Huseynov erklärte, dass der Umsiedlungsprozess auch in Khidirli und Khojavend fortgesetzt werde und dass die Wiederaufbau- und Restaurierungsarbeiten in den befreiten Gebieten einem einheitlichen Masterplan-Konzept folgen.
„Es ist ein großer Stolz, die Veränderungen der letzten fünf Jahre mitzuerleben und Teil der Wiedergeburt Karabachs zu sein“, sagte er.

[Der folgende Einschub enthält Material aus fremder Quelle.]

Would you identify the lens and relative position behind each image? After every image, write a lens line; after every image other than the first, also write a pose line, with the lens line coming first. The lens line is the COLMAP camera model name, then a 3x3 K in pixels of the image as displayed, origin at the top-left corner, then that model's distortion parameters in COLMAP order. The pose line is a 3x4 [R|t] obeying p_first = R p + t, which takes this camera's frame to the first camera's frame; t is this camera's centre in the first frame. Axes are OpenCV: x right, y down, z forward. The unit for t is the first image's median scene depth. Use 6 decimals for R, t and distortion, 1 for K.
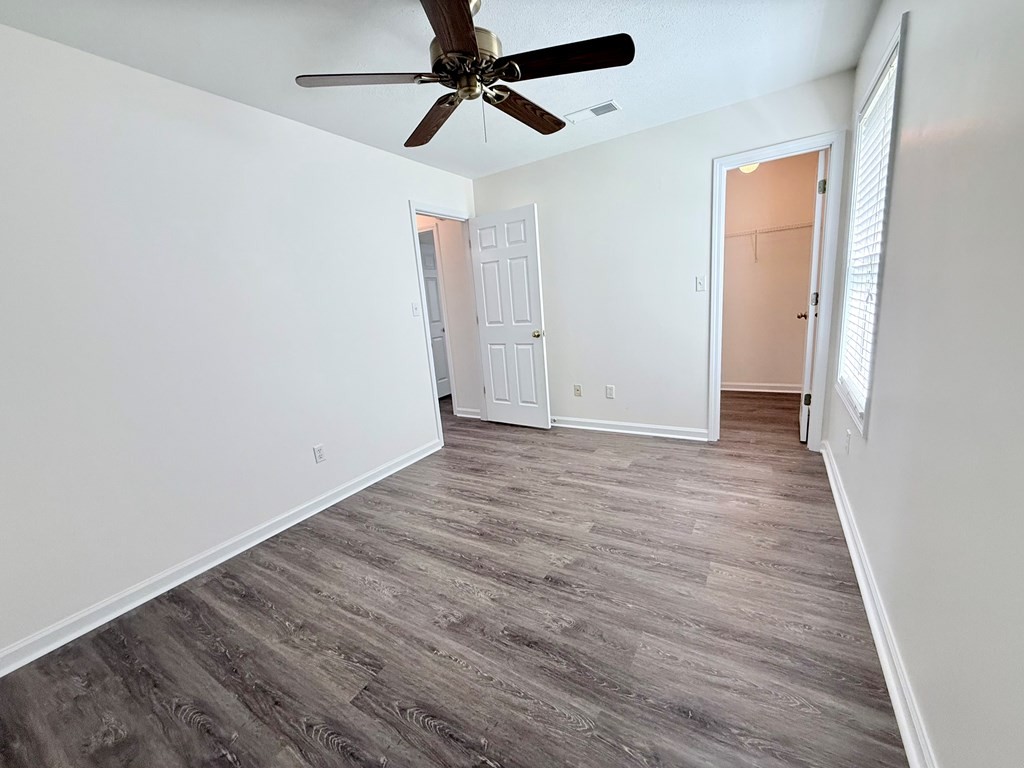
lens RADIAL K [[408.7, 0, 512.0], [0, 408.7, 384.0], [0, 0, 1]] dist [0.000745, -0.000135]
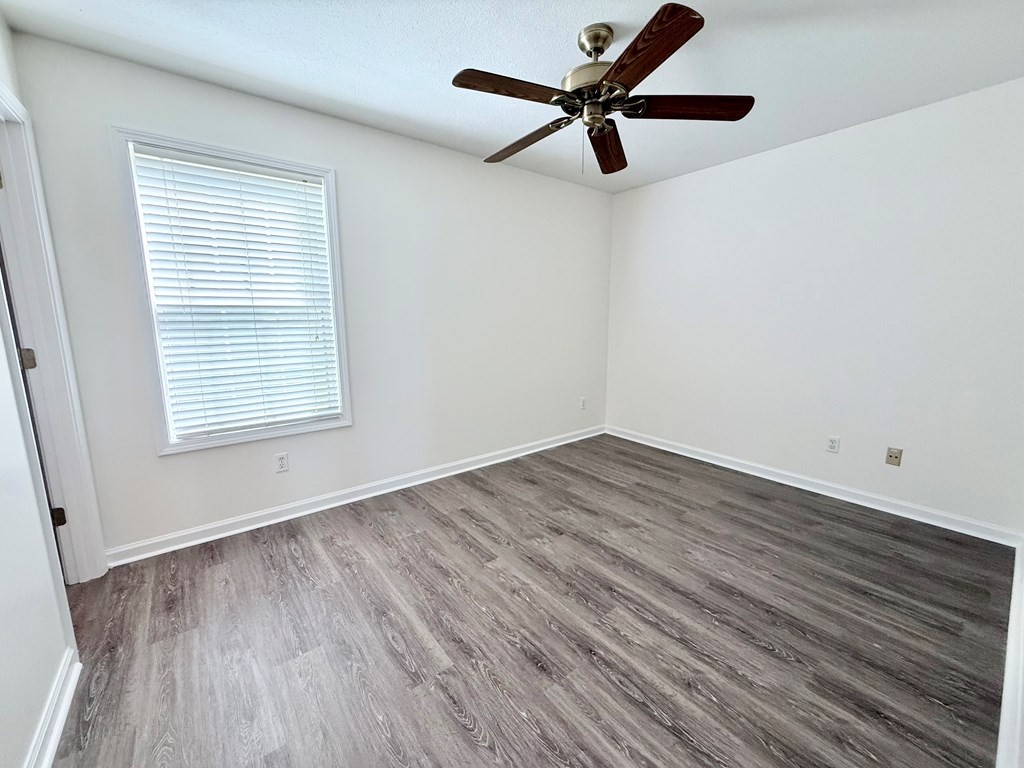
lens RADIAL K [[408.7, 0, 512.0], [0, 408.7, 384.0], [0, 0, 1]] dist [0.000745, -0.000135]
pose [[-0.934341, 0.030037, 0.355111, -0.196066], [0.152122, 0.934717, 0.321189, -0.325957], [-0.322281, 0.354121, -0.877914, 1.660981]]
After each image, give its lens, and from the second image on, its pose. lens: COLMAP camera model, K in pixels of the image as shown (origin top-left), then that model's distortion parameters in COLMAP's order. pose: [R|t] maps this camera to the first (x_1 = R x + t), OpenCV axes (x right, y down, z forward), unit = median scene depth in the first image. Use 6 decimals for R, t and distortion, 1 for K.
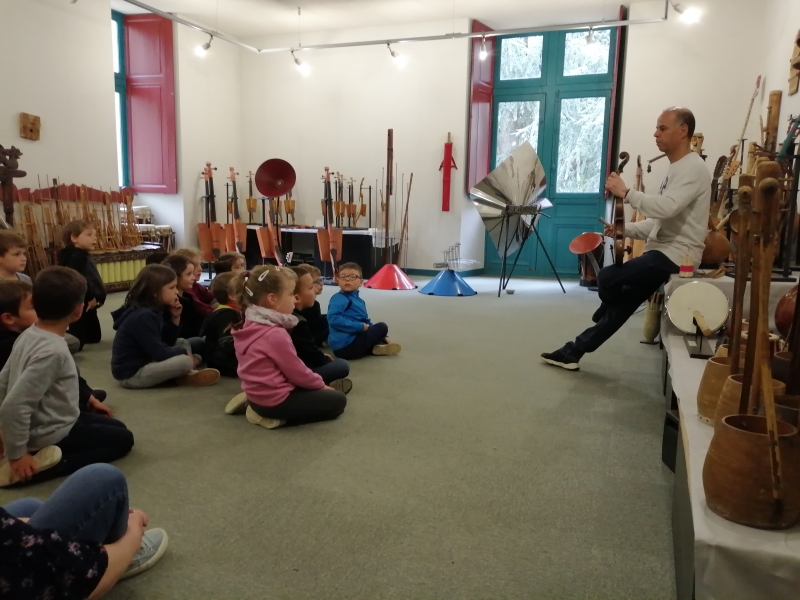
lens RADIAL K [[646.9, 0, 399.2], [0, 646.9, 307.1], [0, 0, 1]] dist [0.014714, -0.033973]
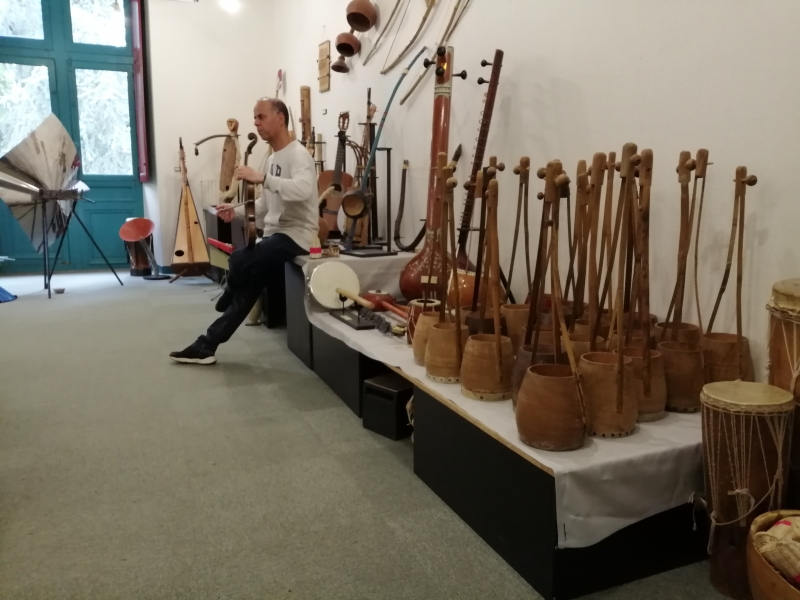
lens RADIAL K [[646.9, 0, 426.9], [0, 646.9, 306.5], [0, 0, 1]] dist [0.014714, -0.033973]
pose [[0.701065, -0.131358, 0.700895, -0.163062], [0.111713, 0.990983, 0.073984, -0.021594], [-0.704293, 0.026432, 0.709417, 0.091175]]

Der Vertreter bezeichnete Aserbaidschans Wiederaufbauprojekte als „Mega-Initiativen ohne Beispiel in der Welt“ und betonte, dass das Land in Aghdam, Zangilan und anderen kriegszerstörten Gebieten seine Fähigkeit zeige, das Leben eigenständig wiederherzustellen, während es internationale Expertise integriert.
Laut Huseynov fand das erste Nationale Stadtforum vor drei Jahren in einem vollständig zerstörten Aghdam statt. „Damals hofften wir, dass bis 2026 eines der renommiertesten Ereignisse der Welt – das Weltstadtforum – in Aserbaidschan stattfinden würde“, sagte er.

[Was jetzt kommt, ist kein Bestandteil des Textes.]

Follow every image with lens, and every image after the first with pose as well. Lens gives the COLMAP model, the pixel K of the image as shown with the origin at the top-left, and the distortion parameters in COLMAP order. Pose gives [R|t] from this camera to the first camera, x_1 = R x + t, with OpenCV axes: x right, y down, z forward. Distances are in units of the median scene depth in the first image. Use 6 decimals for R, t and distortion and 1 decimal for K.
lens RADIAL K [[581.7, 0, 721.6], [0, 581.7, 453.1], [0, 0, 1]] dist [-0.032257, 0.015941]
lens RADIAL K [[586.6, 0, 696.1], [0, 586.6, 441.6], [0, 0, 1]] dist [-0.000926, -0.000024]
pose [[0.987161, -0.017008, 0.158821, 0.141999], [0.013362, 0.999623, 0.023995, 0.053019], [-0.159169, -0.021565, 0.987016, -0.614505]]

Die Regierung plant, bis 2040 etwa 100.000 Menschen in Aghdam anzusiedeln, wobei 2.000 weitere Familien bis zum nächsten Sommer umziehen sollen, sobald neue Wohnkomplexe fertiggestellt sind.

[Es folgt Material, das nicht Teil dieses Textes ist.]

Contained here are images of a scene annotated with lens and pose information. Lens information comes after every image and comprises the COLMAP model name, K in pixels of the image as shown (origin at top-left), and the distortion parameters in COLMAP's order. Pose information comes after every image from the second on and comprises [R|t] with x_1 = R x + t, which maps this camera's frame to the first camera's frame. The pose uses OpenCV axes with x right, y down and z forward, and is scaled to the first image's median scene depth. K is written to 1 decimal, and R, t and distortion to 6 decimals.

„Bis Ende 2026 erwarten wir etwa 20.000 Einwohner in Aghdam. Nach dem Masterplan der Stadt wird Aghdam eine der größten Städte der Region werden“, sagte Huseynov.
Er fügte hinzu, dass bis Ende 2025 zwischen 1.300 und 1.500 Familien in den Bezirk Khojavend zurückgekehrt sein werden, wo derzeit bereits Infrastrukturreparaturen und Wohnungswiederaufbau in Gyrmyzy Bazar und Hadrut stattfinden. Die Umsiedlung wird bis 2026 in Phasen fortgesetzt, im Einklang mit dem staatlichen Rückkehrprogramm.